> [Things to do]:
• 1. In the excerpt on connexin expression in the left ventricle, what statistical result supports the claim that stress affected total Cx45 expression? Answer in one to three sentences.
• 2. Go on with the excerpt on connexin expression in the left ventricle, starting after its last sentence.

> [Excerpt to read]:
● ● ●

Figure 4. The impact of social isolation and chronic mild stress (CMS) on connexin43 (Cx43) and connexin45 (Cx45) expression in the left ventricle. Expression levels of Cx43 (top) and Cx45 (B) were determined by Western blot and normalized to the GAPDH loading control. In addition, the ratio of Cx43/Cx45 (bottom) was determined after normalization of Cx43 and Cx45 to GAPDH. Data are represented as the mean and standard error of the mean (SEM) for each group relative to control (paired). Quantification (mean ± SEM) of Cx43 and Cx45 expression is shown for paired (P, n = 8), paired + CMS (P + CMS, n = 9), isolated (I, n = 9), and isolated + CMS (I + CMS, n = 9). Statistical symbols indicate the value is significantly different (p < 0.05, using 2-factor, independent groups ANOVA and Student’s t-tests with a Bonferroni correction) from: * = paired group; ^ = isolated group.
An independent-groups ANOVA for total Cx45 expression yielded a main effect of stress [F(1,31) = 4.63, p < 0.04]. The paired + CMS group [t(16) = 2.51, p < 0.02] and the isolated + CMS group [t(16) = 3.18, p < 0.006] displayed increased levels of Cx45 relative to the paired (control) group.

● ● ●

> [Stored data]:
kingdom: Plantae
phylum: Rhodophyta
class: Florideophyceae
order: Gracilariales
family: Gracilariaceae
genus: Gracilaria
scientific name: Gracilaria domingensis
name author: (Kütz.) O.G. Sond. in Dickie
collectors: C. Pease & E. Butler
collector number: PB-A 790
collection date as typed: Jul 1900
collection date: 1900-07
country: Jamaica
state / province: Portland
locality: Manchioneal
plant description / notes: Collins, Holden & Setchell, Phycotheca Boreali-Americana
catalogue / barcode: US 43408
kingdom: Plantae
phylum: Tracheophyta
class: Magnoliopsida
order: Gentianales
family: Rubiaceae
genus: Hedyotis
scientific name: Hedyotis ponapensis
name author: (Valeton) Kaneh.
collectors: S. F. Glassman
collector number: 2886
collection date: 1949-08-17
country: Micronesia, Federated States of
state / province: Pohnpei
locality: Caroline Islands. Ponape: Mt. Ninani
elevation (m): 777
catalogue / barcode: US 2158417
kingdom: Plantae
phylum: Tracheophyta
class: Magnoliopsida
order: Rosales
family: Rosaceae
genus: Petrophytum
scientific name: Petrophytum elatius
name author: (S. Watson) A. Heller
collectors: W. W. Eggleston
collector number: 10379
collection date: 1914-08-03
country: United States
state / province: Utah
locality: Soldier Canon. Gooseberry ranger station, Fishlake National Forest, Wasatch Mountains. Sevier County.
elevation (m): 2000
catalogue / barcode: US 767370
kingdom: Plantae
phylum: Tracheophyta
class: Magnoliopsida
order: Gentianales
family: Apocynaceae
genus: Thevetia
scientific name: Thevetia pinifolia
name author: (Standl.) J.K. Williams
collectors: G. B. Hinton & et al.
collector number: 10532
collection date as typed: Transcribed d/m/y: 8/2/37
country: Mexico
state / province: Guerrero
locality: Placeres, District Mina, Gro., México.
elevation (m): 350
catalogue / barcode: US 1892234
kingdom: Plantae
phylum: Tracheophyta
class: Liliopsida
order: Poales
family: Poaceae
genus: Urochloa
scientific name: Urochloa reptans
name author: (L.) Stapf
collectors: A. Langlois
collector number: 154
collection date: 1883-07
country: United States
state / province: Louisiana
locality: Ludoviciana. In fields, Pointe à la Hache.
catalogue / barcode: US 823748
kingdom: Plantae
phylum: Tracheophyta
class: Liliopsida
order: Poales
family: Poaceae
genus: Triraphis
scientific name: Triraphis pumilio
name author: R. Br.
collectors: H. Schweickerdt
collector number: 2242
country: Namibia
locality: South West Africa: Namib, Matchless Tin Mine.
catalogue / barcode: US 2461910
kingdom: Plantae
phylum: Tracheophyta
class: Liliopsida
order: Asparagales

● ● ●

> [Answers by item number]:
• 1. An independent-groups ANOVA for total Cx45 expression gave a main effect of stress, F(1,31) = 4.63, p < 0.04. Compared with the paired (control) group, Cx45 levels were higher in both the paired + CMS group (t(16) = 2.51, p < 0.02) and the isolated + CMS group (t(16) = 3.18, p < 0.006).

• 2.
An independent-groups ANOVA for the Cx43/Cx45 ratio yielded a main effect of stress [F(1,31) = 8.13, p < 0.008]. The paired + CMS group displayed a significantly reduced Cx43/Cx45 ratio relative to the paired (control) group [t(16) = 2.13, p < 0.05]. The isolated + CMS group displayed a significantly reduced Cx43/Cx45 ratio relative to the isolated group [t(16) = 2.31, p < 0.03], and relative to the paired (control) group [t(16) = 2.07, p < 0.05].
Body weight and left ventricular weight
Neither social isolation nor CMS affected body weight, left ventricular weight, or left ventricular/body weight ratio. There were no significant differences in any of these variables among the 4 groups (p > 0.05 for all comparisons; data not shown).
Discussion
The current findings provide novel insight into cardiac Cx43 and Cx45 protein expression, and their association with depressive behaviors, in prairie voles exposed to social and environmental stressors. Several social stressors, including long-term social isolation, the short-term disruption of established social bonds, social crowding and intersexual aggression, have produced behavioral disturbances relevant to mood and cardiovascular disorders in prairie voles (Bosch et al., Citation2009; Grippo et al., Citation2007c, Citation2010; McNeal et al., Citation2014). The present study demonstrates that social stress (but not CMS) alters Cx43 expression, whereas CMS (but not social stress) alters Cx45 expression and the Cx43/C45 ratio. These findings can inform our understanding of the influence of stress on behavior and electrical communication in the heart.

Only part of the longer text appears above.